Now, segmentation is the heart and soul of that. It comes at the beginning of segmentation, and then you’ll go on, and you develop your strategies, and you do your book positioning and your branding and all that afterwards, and all of that goes into a marketing plan. But unless you get your segmentation right, the rest of it is going to be complete garbage because you’re just saying, well we’re going to do this, and we’re going to do that, and here’s our promotional plan, here’s our branding plan. It doesn’t work Joe. You got to get your segmentation right up front.

Joe:  I’d have to agree with you, but it’s such a simple process that you outline. It seems so common sense when I’m done with it, and I want to compliment you on that because there’s a lot of information in the book, in certain sections of it you’ll force yourself through to read, I’ll say that, okay?

Professor Malcolm:   I know, I know and I’m just about to start a simplified version of it Joe because my co-author Ian Dunbar, God bless him, he wanted to cross every ‘t’ and dot every ‘I’, and it is too complicated, so you have my word and my promise that I will do a simple version of it.

Joe:  But when you step back and look at it, it’s like ‘Oh I get it…’ and it’s really simple to implement, where most books I read and they may be a better read but then at the end of it, well how do I do it?

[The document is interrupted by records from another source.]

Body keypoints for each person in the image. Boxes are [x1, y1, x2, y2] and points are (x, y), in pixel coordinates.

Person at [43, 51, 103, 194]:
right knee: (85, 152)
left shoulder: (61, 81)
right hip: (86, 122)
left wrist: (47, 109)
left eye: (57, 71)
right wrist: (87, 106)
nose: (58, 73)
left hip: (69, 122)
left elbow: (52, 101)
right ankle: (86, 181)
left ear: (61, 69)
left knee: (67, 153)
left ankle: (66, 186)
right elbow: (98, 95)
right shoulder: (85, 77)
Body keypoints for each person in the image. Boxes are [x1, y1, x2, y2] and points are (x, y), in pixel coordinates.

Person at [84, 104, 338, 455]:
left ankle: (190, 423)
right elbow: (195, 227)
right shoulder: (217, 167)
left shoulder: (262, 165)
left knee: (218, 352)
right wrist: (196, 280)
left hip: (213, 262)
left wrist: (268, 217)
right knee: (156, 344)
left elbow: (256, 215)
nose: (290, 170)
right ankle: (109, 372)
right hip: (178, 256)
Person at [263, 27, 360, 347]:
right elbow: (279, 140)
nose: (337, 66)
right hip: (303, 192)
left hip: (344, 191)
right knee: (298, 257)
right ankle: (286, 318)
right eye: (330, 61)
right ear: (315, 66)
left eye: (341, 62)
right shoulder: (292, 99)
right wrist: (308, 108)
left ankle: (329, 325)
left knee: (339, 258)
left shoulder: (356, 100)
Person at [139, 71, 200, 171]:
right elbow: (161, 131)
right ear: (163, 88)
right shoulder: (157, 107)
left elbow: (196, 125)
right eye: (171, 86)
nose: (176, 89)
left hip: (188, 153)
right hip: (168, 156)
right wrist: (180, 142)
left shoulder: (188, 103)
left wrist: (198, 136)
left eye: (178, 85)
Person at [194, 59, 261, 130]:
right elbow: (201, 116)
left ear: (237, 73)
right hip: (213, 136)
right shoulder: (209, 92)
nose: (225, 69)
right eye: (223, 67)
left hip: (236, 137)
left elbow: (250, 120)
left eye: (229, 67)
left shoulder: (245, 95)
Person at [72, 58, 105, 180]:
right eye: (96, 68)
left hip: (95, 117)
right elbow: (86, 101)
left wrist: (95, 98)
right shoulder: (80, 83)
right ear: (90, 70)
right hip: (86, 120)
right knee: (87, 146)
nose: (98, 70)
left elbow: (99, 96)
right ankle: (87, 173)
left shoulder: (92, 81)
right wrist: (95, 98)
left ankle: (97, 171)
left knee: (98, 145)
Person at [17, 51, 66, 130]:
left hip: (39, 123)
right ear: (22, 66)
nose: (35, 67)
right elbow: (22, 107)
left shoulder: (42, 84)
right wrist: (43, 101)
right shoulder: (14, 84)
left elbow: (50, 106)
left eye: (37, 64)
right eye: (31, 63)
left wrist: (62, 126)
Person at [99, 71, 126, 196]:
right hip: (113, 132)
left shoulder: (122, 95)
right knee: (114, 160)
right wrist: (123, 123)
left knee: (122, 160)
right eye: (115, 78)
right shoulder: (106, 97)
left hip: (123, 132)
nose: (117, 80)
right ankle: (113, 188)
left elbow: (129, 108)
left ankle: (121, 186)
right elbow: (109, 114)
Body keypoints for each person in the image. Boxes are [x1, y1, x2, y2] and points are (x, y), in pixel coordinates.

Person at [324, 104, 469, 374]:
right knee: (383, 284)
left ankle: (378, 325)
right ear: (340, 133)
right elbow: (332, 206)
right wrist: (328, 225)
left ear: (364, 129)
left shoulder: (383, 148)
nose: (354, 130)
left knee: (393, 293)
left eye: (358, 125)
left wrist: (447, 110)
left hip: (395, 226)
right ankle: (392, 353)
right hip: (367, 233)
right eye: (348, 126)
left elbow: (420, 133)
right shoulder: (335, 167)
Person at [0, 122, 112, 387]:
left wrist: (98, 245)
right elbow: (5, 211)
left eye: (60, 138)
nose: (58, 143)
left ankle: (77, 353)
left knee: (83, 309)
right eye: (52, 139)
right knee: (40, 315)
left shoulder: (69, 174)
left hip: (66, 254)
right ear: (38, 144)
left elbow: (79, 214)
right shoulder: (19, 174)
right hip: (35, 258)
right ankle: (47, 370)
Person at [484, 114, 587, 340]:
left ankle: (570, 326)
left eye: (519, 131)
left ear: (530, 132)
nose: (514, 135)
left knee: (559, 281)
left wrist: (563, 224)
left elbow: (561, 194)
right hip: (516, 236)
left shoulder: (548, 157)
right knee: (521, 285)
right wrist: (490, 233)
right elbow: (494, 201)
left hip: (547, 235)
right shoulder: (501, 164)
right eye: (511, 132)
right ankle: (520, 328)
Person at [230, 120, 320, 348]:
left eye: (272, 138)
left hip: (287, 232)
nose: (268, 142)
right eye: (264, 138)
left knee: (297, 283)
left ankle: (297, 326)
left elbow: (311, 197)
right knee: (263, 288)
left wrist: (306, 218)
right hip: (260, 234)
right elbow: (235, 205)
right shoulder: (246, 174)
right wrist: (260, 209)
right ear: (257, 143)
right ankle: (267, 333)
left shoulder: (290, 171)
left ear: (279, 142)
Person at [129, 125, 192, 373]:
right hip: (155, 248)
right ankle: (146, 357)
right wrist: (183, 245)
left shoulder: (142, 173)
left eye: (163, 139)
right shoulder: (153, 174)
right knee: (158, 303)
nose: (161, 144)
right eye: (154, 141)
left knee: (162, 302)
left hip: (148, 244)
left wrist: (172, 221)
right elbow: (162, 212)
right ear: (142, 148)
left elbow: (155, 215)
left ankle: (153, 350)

Professor Malcolm:   That’s right, yes, the marketing plans book, at the end of every chapter, you’ve got to do something. You actually have to do something. You end up with a plan. It’s interesting, I’ve got a marketing planning course tomorrow at Cranfield. I’m an emeritus professor there, and this course has been running for 35 years. We have dated of course based on the latest research every year because we’re lucky we get sponsored with research at Cranfield by nice companies like IBM and so on and so forth, so we keep ourselves up to date. This program has been running for 35 years; got a full complement of it. They come in; I start by talking about segmentation and then take them through the process. They then have to do some segmentation and at the end of the two days, they go away with a completed plan. But guess what comes up front? Market segmentation. It’s mad, isn’t it?

Joe:  When I’m listening to you, I’m connecting to all these different users and buyer personas, service-dominant logic, jobs to be done and all these things that are people are talking about now but how you describe it is the basis for all this. You segment by users.

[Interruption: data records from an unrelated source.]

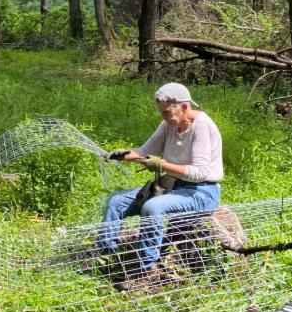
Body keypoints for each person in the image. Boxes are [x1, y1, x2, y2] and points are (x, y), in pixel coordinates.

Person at [96, 82, 223, 290]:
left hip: (201, 192)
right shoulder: (169, 125)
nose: (163, 117)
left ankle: (148, 270)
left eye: (166, 112)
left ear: (183, 107)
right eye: (162, 113)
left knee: (153, 207)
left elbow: (200, 173)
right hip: (173, 186)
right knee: (116, 201)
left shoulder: (202, 127)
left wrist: (162, 165)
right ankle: (107, 257)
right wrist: (124, 155)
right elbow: (145, 150)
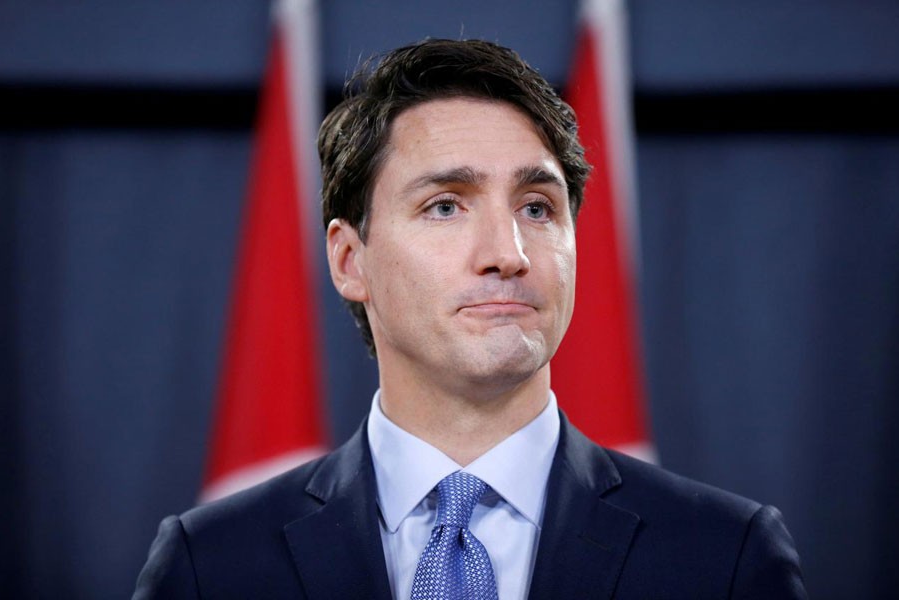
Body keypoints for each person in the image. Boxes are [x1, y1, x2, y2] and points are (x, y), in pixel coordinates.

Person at [134, 39, 806, 599]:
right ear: (349, 260)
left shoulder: (725, 558)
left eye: (537, 208)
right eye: (446, 206)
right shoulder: (209, 566)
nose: (508, 255)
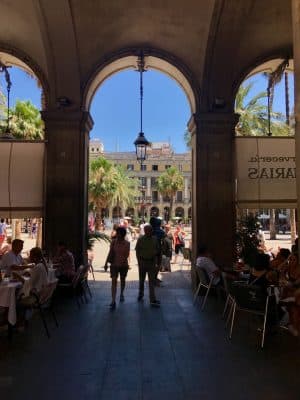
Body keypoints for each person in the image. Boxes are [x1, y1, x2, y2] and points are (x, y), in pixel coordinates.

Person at [135, 224, 160, 307]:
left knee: (151, 281)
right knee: (141, 280)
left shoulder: (155, 239)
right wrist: (139, 261)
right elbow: (137, 251)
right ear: (145, 231)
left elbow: (157, 250)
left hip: (151, 262)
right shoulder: (140, 239)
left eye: (150, 230)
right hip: (142, 261)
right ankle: (140, 294)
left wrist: (156, 261)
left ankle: (152, 299)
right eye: (147, 230)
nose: (149, 231)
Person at [106, 226, 130, 309]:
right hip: (114, 265)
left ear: (122, 234)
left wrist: (121, 263)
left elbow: (126, 255)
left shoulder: (127, 243)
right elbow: (110, 252)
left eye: (118, 233)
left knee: (123, 280)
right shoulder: (113, 242)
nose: (117, 234)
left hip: (123, 265)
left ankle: (122, 293)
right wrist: (106, 263)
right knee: (113, 281)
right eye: (117, 233)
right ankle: (113, 300)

Professor Malcolm:   Yes because a lot of companies get so sophisticated and so clever with digital and big data and God knows what. You cannot have a digital strategy, Joe, unless you’ve got a robust marketing strategy. It’s complete and utter nonsense. You can’t possibly have anything unless you got a robust needs-based marketing strategy. Companies often forget the basics. I always go back to basics. When I go to these companies, they start with their arms folded, after about 10 minutes, they’ve unfolded their arms, and they start making notes. It’s interesting. A lot of the stuff that I teach and do goes way back to the early days of Philip Kotler and all those wonderful people. I know Philip quite well, incidentally, and he knows me. But you look a lot at Philip Kotler’s stuff, still today Philip Kotler’s book on marketing strategy is in every marketing manager’s office throughout the world and fortunately, so is my marketing plans book. And increasingly, the market segmentation one is beginning to appear as well, but I do need to simplify it. I agree.

Joe:  I appreciate very much your time very much. I look forward to posting this and your new book. I think I have 3 on my shelf now.